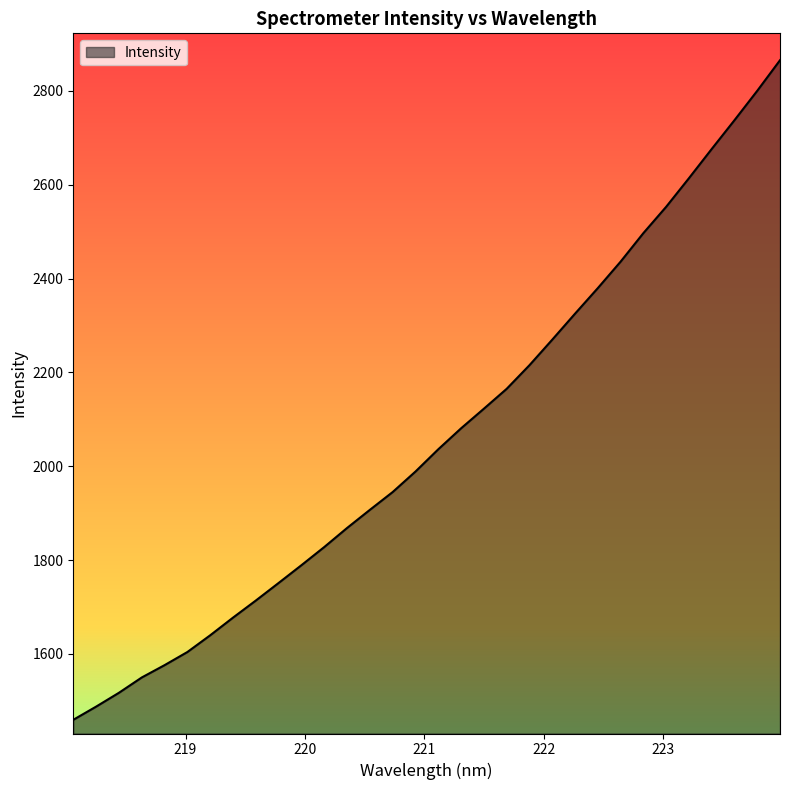

What is the difference between the maximum and minimum values?

1405.8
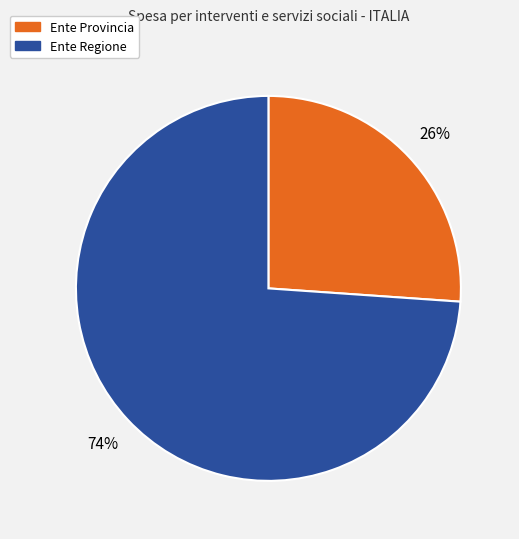

To the nearest percent, what is the difference between the largest and smallest slice percentages?

48%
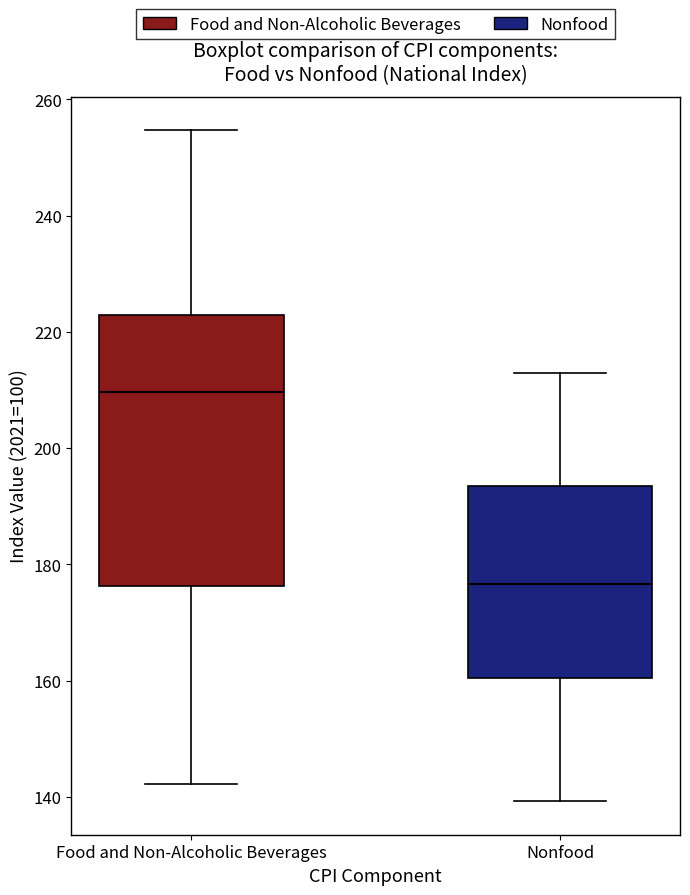

Reading left to right, read every box against the y-axis: the position of its median line, the range the box covers, and the ends of its whiskers. The values are not printed on the chart, so give them approximately, as read against the axis.

Food and Non-Alcoholic Beverages: median 210, box 176 to 222, whiskers 142 to 254
Nonfood: median 176, box 160 to 194, whiskers 140 to 212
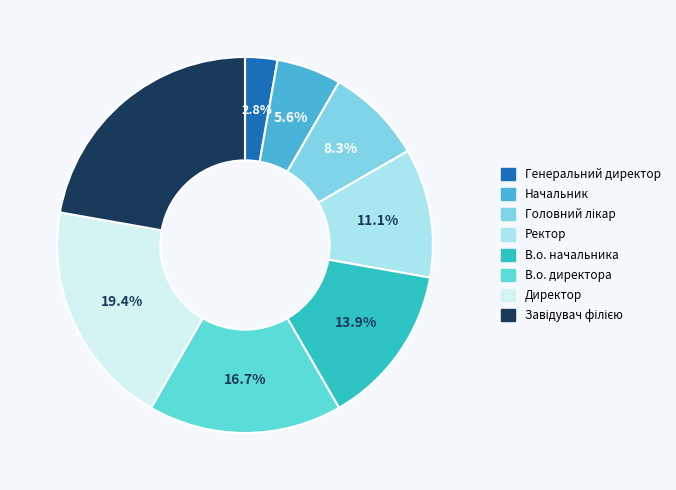

What is the total percentage of В.о. директора and Генеральний директор?

19.4%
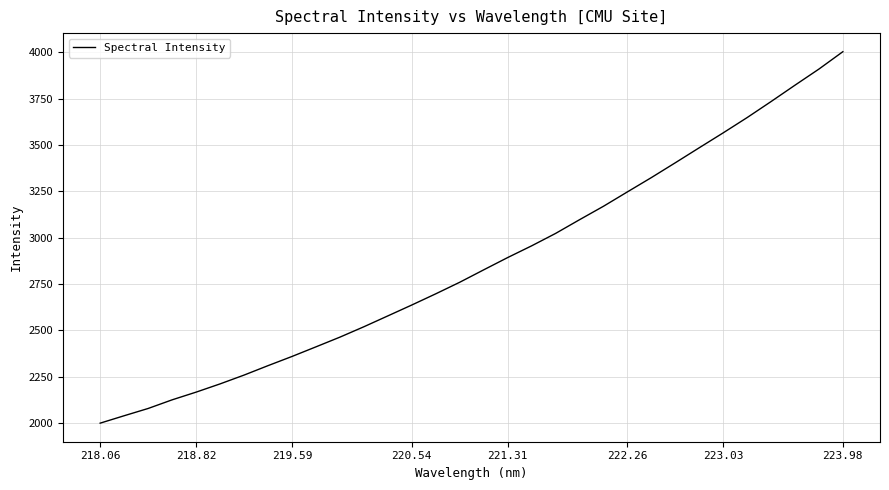

What is the difference between the maximum and minimum values?

2003.8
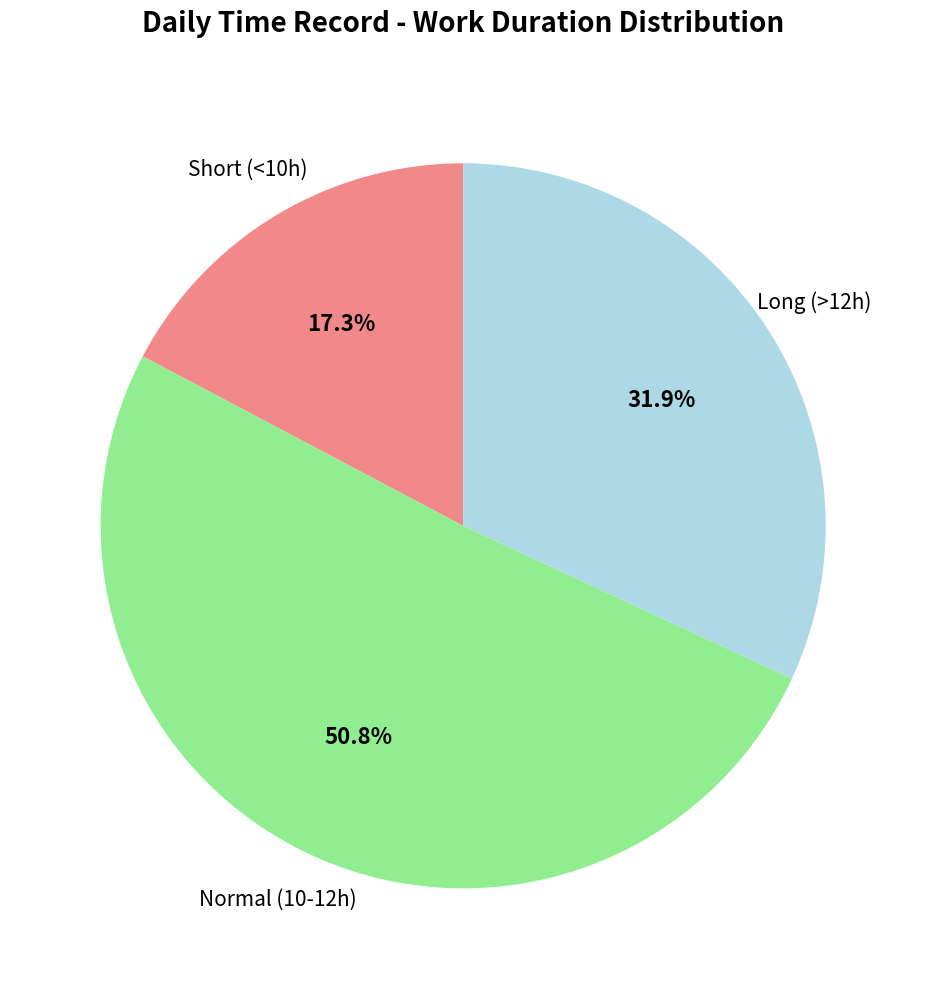

Is there a majority slice in this chart?

Yes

> **Work to be completed**
Format all of the records above as a JSON list of strings, one string per line, skipping blank lines and leaving out the picture lines.

> **Response area**
[
  "What is the difference between the maximum and minimum values?",
  "1405.8",
  "To the nearest percent, what is the difference between the largest and smallest slice percentages?",
  "48%",
  "Reading left to right, read every box against the y-axis: the position of its median line, the range the box covers, and the ends of its whiskers. The values are not printed on the chart, so give them approximately, as read against the axis.",
  "Food and Non-Alcoholic Beverages: median 210, box 176 to 222, whiskers 142 to 254",
  "Nonfood: median 176, box 160 to 194, whiskers 140 to 212",
  "What is the total percentage of В.о. директора and Генеральний директор?",
  "19.4%",
  "What is the difference between the maximum and minimum values?",
  "2003.8",
  "Is there a majority slice in this chart?",
  "Yes"
]